=== Work to do ===
A. Answer these questions using the letter to Harold, one answer per line, marked (i), (ii), (iii) to match:
(i) In which publication did Harold's piece appear?
(ii) What name does the letter give to the list in Harold's piece?
(iii) Which two examples of American solecisms does the letter say Harold left out?
B. Extract the passage of the letter to Harold from "Download this document" up to and including "in the book.", word for word.

Download this document as a PDF PDF

Dear Harold,

Thank you for your piece on the mangling of the English Language in The Australian.[1]   I look forward to reading your book.  The list of ‘idiotic idioms’ is welcome as providing a synopsis of the more glaring errors with which daily we must cope.  I note that you have omitted “Yes-No”, “signed off on”, and other American solecisms which have passed, alas, into common usage; and that you have omitted to mention the protocol which turns verbs into nouns, as in ‘a good read’, ‘a good look’, ‘ a commute’, ‘a build’ or ‘rebuild’, ‘a disconnect’, and so forth.  Perhaps, you cover these in the book.

=== Information supplied ===
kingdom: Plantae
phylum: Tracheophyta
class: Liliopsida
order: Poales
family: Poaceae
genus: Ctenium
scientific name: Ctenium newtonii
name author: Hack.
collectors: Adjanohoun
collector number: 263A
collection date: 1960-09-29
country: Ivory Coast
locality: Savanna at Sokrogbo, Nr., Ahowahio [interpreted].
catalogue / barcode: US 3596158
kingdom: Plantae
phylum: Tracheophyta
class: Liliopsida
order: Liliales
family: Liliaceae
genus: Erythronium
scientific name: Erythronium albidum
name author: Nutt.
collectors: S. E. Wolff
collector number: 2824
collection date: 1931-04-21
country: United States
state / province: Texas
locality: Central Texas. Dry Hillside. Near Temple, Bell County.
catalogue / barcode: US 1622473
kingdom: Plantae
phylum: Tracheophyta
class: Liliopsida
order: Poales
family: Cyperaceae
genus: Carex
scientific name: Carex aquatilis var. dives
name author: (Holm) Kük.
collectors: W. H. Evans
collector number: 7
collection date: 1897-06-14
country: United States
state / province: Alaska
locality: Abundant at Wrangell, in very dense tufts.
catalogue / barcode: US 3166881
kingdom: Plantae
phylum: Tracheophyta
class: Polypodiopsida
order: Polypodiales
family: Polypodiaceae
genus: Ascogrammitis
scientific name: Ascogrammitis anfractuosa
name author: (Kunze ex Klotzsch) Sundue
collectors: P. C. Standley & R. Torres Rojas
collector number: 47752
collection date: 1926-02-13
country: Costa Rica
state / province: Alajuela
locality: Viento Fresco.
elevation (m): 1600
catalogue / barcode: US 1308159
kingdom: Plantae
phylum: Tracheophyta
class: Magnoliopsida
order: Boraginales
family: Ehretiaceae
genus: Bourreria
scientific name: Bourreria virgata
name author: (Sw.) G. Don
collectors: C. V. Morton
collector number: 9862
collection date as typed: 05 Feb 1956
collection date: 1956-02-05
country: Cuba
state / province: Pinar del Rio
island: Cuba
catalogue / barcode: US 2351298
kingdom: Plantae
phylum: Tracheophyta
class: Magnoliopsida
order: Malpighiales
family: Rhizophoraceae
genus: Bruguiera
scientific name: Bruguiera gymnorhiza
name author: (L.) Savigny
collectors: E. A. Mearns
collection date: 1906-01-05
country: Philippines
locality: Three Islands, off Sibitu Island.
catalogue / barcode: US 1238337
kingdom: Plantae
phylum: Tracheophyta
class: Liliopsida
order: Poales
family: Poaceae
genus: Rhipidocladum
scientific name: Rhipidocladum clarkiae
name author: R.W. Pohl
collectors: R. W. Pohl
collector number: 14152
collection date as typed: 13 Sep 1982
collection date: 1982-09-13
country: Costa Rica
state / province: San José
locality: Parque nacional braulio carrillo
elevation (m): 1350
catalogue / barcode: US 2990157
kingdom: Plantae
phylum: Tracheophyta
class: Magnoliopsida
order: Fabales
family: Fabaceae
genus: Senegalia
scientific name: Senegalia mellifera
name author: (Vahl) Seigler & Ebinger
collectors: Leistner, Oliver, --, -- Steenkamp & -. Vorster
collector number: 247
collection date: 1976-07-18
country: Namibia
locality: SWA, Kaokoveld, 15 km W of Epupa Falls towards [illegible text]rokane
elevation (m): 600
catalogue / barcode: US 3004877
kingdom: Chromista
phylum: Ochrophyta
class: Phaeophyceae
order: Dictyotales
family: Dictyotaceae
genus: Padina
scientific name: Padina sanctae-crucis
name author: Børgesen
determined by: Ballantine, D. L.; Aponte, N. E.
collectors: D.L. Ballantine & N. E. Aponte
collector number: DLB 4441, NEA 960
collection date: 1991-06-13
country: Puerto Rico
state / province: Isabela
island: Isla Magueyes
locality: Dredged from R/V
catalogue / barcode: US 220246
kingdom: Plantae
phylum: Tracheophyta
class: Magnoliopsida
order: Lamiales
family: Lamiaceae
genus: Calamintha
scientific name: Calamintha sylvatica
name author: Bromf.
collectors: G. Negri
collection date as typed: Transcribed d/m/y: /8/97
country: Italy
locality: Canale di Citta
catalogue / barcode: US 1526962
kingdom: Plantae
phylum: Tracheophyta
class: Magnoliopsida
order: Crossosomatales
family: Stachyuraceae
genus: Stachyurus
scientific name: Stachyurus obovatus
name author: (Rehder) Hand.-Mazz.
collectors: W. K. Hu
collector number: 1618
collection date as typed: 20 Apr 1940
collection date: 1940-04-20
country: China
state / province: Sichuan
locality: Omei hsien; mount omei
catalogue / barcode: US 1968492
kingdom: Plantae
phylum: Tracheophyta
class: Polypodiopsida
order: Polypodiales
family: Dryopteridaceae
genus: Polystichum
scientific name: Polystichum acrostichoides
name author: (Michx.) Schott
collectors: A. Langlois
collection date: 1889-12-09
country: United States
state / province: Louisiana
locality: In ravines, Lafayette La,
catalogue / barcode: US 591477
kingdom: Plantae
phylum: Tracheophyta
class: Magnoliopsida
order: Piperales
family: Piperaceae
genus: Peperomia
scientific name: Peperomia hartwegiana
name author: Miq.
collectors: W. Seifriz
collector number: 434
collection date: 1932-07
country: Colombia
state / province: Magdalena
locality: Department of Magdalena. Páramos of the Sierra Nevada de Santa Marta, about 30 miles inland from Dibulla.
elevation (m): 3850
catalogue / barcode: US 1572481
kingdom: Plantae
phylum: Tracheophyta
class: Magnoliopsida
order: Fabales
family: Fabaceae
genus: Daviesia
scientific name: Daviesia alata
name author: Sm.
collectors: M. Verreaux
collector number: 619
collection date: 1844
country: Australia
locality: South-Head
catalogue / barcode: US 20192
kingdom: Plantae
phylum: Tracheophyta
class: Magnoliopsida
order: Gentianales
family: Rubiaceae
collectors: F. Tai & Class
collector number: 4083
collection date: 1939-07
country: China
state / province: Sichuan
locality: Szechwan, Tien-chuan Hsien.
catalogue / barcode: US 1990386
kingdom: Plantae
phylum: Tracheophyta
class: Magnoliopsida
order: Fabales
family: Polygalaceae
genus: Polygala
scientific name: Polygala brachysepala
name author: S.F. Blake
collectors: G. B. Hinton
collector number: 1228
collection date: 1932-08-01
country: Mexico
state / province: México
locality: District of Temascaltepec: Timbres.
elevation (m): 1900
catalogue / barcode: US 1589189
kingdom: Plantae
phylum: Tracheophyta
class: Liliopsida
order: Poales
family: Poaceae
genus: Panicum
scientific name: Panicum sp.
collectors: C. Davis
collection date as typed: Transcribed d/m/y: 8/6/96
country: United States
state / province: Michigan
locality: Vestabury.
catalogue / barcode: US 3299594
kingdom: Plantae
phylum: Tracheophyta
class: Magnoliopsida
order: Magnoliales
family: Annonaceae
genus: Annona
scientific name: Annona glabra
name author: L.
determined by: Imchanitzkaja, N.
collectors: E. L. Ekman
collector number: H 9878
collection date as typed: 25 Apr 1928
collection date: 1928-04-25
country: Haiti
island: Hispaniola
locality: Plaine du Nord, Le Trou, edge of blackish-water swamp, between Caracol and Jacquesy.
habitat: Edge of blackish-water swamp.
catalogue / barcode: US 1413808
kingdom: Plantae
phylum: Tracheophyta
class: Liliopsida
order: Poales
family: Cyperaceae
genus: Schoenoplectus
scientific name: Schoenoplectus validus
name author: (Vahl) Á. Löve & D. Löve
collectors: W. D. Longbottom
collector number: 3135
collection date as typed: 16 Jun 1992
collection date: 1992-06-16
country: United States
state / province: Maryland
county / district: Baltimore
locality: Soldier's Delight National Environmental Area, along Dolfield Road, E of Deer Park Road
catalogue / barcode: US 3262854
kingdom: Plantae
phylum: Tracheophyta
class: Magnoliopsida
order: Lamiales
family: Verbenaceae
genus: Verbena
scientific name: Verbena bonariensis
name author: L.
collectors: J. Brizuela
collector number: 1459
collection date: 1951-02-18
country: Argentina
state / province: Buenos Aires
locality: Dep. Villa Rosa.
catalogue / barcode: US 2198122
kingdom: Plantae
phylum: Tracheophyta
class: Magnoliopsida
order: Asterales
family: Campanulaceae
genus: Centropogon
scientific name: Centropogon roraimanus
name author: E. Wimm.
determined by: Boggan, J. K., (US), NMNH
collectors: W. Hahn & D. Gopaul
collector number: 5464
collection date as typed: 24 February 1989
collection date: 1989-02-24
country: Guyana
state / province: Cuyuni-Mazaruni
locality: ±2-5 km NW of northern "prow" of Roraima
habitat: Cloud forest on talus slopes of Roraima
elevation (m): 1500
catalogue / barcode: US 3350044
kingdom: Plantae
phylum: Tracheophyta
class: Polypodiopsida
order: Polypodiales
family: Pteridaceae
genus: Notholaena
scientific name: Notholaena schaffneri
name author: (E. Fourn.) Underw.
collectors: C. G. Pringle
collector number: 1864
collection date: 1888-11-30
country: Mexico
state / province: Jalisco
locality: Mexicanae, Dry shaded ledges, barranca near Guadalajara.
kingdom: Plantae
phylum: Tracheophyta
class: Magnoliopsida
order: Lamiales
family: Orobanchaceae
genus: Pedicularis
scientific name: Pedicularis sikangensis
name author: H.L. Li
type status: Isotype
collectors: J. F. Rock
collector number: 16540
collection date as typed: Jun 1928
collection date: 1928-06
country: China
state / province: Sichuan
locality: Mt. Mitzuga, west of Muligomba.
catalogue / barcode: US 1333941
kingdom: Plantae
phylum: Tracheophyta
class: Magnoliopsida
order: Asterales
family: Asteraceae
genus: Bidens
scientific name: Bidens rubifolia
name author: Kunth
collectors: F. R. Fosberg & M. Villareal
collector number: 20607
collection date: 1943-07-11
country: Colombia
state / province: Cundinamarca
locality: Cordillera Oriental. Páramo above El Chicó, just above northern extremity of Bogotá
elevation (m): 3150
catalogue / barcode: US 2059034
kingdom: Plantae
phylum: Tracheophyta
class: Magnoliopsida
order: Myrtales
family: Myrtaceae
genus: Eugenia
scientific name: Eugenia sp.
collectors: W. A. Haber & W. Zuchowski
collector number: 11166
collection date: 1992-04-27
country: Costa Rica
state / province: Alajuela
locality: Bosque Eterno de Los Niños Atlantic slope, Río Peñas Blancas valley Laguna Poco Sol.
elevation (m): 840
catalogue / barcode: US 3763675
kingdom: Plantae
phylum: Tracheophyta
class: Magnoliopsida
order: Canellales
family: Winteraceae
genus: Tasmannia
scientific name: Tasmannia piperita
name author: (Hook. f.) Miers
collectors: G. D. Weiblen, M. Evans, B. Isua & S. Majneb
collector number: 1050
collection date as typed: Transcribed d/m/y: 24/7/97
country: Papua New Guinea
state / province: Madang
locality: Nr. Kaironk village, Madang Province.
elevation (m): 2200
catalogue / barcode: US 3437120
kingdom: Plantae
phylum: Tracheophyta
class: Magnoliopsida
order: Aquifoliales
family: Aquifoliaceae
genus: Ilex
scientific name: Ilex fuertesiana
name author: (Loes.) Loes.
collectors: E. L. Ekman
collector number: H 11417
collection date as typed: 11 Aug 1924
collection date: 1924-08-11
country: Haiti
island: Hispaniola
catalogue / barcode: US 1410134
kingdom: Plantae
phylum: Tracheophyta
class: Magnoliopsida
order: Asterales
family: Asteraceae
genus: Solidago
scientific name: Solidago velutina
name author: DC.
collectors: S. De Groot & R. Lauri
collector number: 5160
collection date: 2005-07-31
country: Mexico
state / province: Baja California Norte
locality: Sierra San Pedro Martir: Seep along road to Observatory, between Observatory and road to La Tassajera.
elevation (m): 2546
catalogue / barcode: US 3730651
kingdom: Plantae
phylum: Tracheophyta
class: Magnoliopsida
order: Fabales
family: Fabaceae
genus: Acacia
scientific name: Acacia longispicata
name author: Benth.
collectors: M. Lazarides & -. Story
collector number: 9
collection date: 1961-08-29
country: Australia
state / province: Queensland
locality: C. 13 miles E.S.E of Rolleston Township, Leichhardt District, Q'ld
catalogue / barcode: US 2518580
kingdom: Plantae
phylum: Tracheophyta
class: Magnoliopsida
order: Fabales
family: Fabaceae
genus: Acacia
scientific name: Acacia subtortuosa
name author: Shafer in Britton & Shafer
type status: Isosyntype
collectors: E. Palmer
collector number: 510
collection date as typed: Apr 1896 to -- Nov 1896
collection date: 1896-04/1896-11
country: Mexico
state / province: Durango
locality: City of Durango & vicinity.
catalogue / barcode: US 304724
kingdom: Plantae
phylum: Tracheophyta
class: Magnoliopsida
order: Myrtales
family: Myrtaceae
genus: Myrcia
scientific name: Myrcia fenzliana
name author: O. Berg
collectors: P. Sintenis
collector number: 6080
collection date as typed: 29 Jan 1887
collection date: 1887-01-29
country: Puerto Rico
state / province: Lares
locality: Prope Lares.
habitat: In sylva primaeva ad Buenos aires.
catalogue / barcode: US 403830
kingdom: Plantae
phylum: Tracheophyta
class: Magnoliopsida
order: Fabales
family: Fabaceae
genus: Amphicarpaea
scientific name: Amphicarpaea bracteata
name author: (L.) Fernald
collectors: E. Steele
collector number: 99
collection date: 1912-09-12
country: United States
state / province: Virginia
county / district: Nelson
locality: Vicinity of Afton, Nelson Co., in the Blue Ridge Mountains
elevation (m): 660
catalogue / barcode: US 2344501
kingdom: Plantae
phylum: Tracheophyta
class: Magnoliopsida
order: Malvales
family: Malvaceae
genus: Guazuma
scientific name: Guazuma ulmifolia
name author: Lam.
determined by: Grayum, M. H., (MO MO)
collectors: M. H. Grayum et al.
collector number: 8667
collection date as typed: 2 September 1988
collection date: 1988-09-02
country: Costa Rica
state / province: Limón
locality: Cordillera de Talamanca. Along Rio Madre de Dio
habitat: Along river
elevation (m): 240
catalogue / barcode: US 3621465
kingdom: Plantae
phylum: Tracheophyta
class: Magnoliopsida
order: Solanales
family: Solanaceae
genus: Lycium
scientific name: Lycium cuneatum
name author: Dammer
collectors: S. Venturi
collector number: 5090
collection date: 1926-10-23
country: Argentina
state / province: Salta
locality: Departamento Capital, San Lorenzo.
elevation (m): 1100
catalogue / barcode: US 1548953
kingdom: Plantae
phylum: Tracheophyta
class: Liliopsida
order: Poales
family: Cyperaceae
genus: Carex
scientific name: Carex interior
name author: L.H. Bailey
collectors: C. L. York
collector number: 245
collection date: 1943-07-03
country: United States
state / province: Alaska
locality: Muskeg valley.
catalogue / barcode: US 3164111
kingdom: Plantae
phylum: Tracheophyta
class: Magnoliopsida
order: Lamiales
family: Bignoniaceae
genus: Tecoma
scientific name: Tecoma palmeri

=== Response list ===
A.
(i) The Australian
(ii) ‘idiotic idioms’
(iii) “Yes-No” and “signed off on”

B.
Download this document as a PDF PDF

Dear Harold,

Thank you for your piece on the mangling of the English Language in The Australian.[1]   I look forward to reading your book.  The list of ‘idiotic idioms’ is welcome as providing a synopsis of the more glaring errors with which daily we must cope.  I note that you have omitted “Yes-No”, “signed off on”, and other American solecisms which have passed, alas, into common usage; and that you have omitted to mention the protocol which turns verbs into nouns, as in ‘a good read’, ‘a good look’, ‘ a commute’, ‘a build’ or ‘rebuild’, ‘a disconnect’, and so forth.  Perhaps, you cover these in the book.